Efficiency of the proposed voltage-source inverter as a function of the load current in the range (a) \({I}_{L}=0.1 \text{to }1.0 \, \text{A}\), (b) \({I}_{L}=1.0 \text{to }10 \, \text{A}\), and (c) \({I}_{L}=10 \text{to }30 \, \text{A}\), for different values of the coil resistance, \({r}_{F}\).

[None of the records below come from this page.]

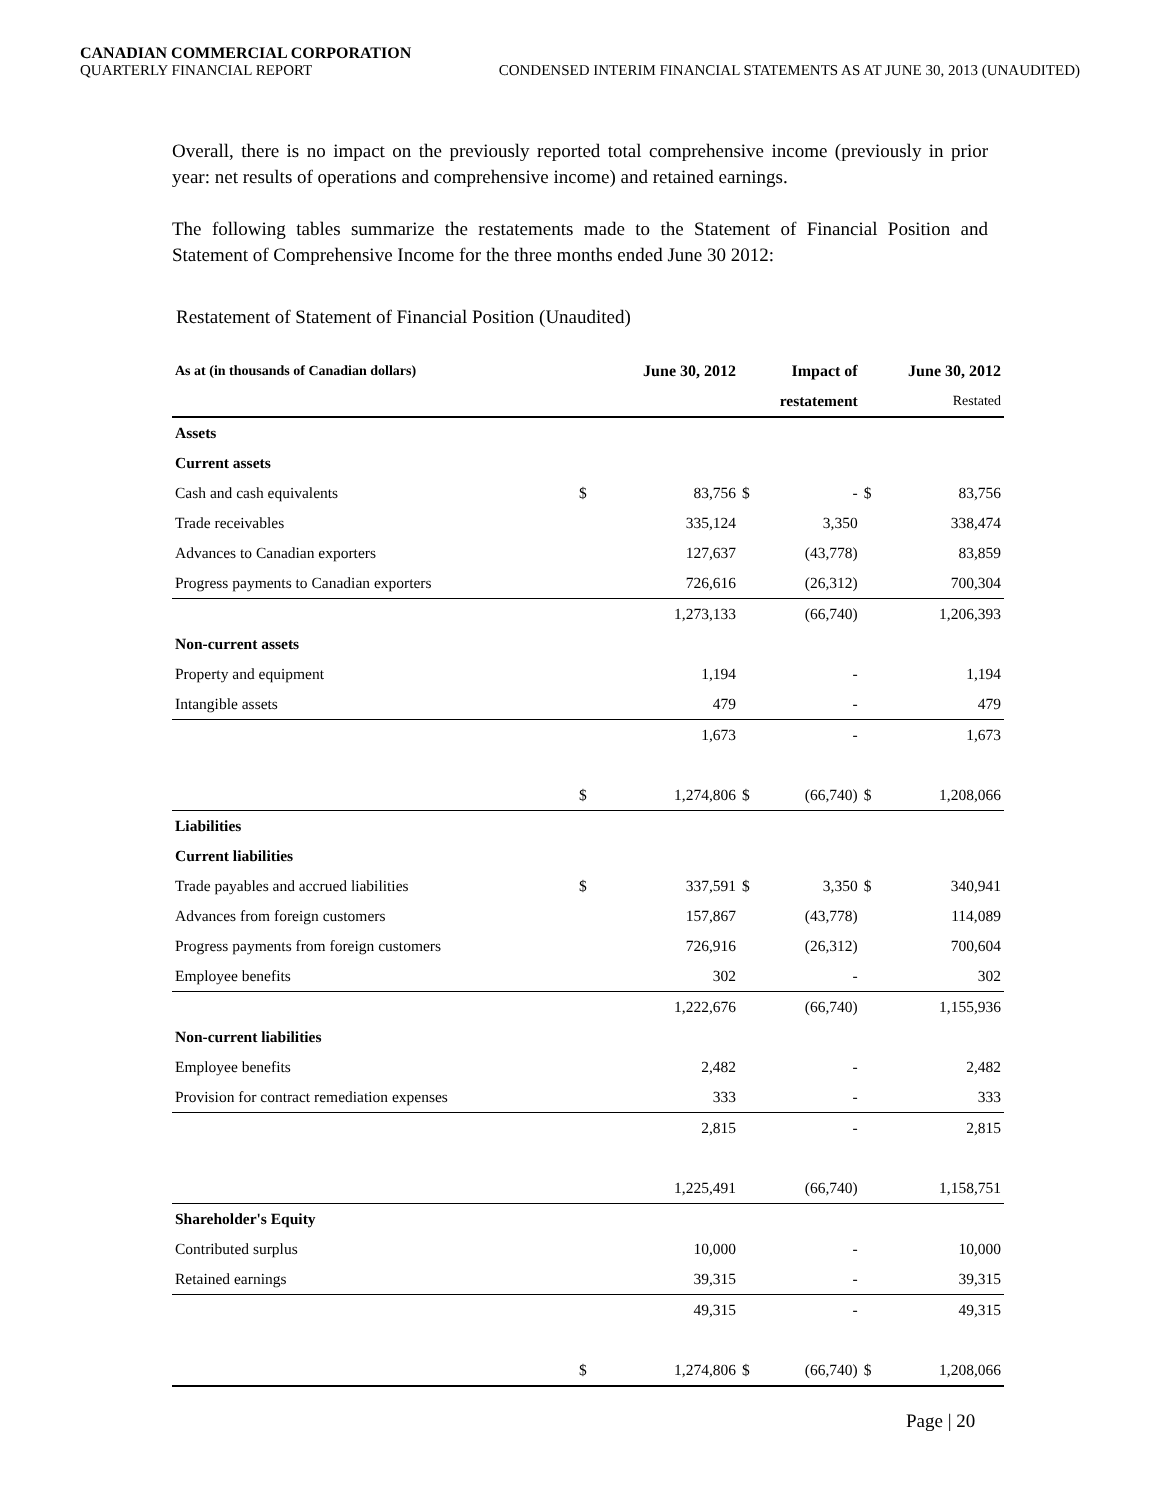CANADIAN COMMERCIAL CORPORATION
QUARTERLY FINANCIAL REPORT CONDENSED INTERIM FINANCIAL STATEMENTS AS AT JUNE 30, 2013 (UNAUDITED)
Overall, there is no impact on the previously reported total comprehensive income (previously in prior year: net results of operations and comprehensive income) and retained earnings.
The following tables summarize the restatements made to the Statement of Financial Position and Statement of Comprehensive Income for the three months ended June 30 2012:
Restatement of Statement of Financial Position (Unaudited)
| As at (in thousands of Canadian dollars) | | June 30, 2012 | Impact of | | June 30, 2012 | |
| --- | --- | --- | --- | --- | --- | --- |
| | | | restatement | | Restated | |
| Assets | | | | | | |
| Current assets | | | | | | |
| Cash and cash equivalents | $ | 83,756 | $ | - | $ | 83,756 |
| Trade receivables | | 335,124 | | 3,350 | | 338,474 |
| Advances to Canadian exporters | | 127,637 | | (43,778) | | 83,859 |
| Progress payments to Canadian exporters | | 726,616 | | (26,312) | | 700,304 |
| | | 1,273,133 | | (66,740) | | 1,206,393 |
| Non-current assets | | | | | | |
| Property and equipment | | 1,194 | | - | | 1,194 |
| Intangible assets | | 479 | | - | | 479 |
| | | 1,673 | | - | | 1,673 |
| | $ | 1,274,806 | $ | (66,740) | $ | 1,208,066 |
| Liabilities | | | | | | |
| Current liabilities | | | | | | |
| Trade payables and accrued liabilities | $ | 337,591 | $ | 3,350 | $ | 340,941 |
| Advances from foreign customers | | 157,867 | | (43,778) | | 114,089 |
| Progress payments from foreign customers | | 726,916 | | (26,312) | | 700,604 |
| Employee benefits | | 302 | | - | | 302 |
| | | 1,222,676 | | (66,740) | | 1,155,936 |
| Non-current liabilities | | | | | | |
| Employee benefits | | 2,482 | | - | | 2,482 |
| Provision for contract remediation expenses | | 333 | | - | | 333 |
| | | 2,815 | | - | | 2,815 |
| | | 1,225,491 | | (66,740) | | 1,158,751 |
| Shareholder's Equity | | | | | | |
| Contributed surplus | | 10,000 | | - | | 10,000 |
| Retained earnings | | 39,315 | | - | | 39,315 |
| | | 49,315 | | - | | 49,315 |
| | $ | 1,274,806 | $ | (66,740) | $ | 1,208,066 |
Page | 20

Comparison with other inverter designs

A summary of comparisons with other designs of voltage-source inverters available in literature is presented in Table 3. Note that the performance measures THD, AE, AFR, FE, FFR, and \(\eta\) are defined above in the third section titled “Stability requirements of the voltage source”. The list of comparison includes six performance parameters: the AE and AFR as measures of amplitude stability, the FE and FFR as measures of frequency stability, the THD (dB) as a measure of sinusoidal shape purity of the output voltage, and the inverter efficiency. It is shown that the voltage-source inverter proposed in the present work gives the lowest THD and the highest efficiency among the other inverter designs listed in Table 2. Also, the performance measures, AE, AFR, FE, and FFR are not mentioned explicitly in the listed publications. It is shown in Table 3 that the design requirements listed in Table 1 are achieved by the proposed design of the voltage-source inverter.

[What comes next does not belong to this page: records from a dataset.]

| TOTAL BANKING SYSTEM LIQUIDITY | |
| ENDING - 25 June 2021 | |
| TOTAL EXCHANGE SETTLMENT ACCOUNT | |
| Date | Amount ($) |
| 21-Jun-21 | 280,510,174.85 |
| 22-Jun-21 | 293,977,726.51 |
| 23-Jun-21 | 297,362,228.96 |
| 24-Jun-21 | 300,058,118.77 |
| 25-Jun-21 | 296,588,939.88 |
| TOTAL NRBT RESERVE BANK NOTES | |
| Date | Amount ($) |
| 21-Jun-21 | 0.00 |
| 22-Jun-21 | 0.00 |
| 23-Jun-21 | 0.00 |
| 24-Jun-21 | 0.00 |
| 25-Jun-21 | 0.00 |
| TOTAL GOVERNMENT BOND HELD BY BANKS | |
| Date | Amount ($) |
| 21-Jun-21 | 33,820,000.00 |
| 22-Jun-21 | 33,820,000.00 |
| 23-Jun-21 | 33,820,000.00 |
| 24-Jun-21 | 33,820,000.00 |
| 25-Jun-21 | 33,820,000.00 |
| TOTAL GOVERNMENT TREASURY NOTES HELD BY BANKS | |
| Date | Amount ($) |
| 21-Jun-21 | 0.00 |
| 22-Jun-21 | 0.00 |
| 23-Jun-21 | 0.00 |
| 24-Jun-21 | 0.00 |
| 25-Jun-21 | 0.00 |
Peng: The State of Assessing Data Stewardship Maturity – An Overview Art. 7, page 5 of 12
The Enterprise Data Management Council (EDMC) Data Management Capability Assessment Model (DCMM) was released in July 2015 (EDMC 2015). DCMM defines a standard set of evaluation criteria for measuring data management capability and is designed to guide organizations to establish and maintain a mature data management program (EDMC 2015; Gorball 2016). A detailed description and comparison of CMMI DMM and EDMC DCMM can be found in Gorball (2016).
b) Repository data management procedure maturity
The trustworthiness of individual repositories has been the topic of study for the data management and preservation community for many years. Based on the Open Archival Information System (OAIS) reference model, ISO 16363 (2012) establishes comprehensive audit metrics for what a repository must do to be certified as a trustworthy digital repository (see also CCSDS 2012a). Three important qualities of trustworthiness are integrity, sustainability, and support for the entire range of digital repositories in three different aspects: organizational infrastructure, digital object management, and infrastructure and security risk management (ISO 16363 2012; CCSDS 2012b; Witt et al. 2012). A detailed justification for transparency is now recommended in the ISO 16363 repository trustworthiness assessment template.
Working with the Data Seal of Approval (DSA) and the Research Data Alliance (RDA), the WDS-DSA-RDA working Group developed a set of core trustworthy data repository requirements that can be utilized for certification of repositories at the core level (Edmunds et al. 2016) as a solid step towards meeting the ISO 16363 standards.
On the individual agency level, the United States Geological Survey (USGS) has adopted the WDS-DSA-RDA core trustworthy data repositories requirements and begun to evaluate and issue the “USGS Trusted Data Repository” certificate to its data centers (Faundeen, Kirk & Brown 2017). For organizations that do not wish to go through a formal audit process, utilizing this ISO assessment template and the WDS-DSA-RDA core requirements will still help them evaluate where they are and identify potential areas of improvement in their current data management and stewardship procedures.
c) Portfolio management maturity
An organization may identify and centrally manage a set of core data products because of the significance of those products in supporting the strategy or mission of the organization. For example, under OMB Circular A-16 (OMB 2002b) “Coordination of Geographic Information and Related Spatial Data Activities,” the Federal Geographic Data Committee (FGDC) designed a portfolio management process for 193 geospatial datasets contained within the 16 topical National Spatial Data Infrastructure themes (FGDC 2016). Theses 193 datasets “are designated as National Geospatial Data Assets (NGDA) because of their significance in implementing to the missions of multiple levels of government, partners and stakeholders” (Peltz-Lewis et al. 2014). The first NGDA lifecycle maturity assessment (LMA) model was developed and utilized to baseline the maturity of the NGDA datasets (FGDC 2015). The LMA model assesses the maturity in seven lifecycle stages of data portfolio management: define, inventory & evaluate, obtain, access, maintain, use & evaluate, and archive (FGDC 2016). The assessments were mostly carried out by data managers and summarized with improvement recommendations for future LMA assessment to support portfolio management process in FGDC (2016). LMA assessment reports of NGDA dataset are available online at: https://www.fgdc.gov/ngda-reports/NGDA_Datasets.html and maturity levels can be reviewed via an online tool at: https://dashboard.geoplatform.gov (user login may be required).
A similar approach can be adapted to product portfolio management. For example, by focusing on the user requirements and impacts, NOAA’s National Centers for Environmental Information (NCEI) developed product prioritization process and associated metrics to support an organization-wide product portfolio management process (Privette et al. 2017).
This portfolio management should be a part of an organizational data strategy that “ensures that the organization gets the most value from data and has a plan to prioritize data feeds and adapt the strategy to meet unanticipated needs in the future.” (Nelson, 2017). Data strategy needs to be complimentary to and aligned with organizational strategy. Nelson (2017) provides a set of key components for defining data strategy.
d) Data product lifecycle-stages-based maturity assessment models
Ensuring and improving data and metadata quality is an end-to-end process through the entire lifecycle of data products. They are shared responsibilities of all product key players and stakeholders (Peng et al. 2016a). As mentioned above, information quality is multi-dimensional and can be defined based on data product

Table 3 Performance comparison with other voltage-source inverter designs available in literature.

Discussion

A novel design of a stabilized single-phase voltage-source inverter has been designed to be used in photovoltaic systems employed in nuclear installations for feeding sensitive loads. Such types of loads require a voltage source with quite stabilized magnitude and frequency. The inverter is based on an H-bridge of four type IGBTs with gate drivers and optocoupler isolators. The frequency and magnitude stabilization has been achieved through a robust control system where the Arduino Uno microcontroller is used for direct switching of the H-bridge and the Espressif ESP32-wroom-32 microcontroller with the Espressif DSP library (ESP-DSP) is used to implement the DSP unit for harmonic analysis of the time waveform of the output voltage. The central unit of the control system is the ESP32 DSP whose commands are issued to the Arduino Uno microcontroller through serial communication. A feedback system has been designed to measure the frequency and amplitude of the output voltage applied to the load. The frequency measurement is achieved through a frequency counter whereas the amplitude measurement is carried out through a fast ADC. It is shown that proposed control system is able to stabilize both the amplitude and frequency of the voltage applied to the load and, also, reduces the switching losses of the IGBTs of the inverter. The Proteus simulator is used to investigate the performance of the proposed voltage-source inverter. Also, a prototype has been fabricated for the proposed inverter for experimental evaluation of its performance. Both the simulation results and the experimental measurements have shown that the proposed inverter has stabilized magnitude and frequency with almost zero THD. Also, the inverter efficiency has been shown to be greater than 97%.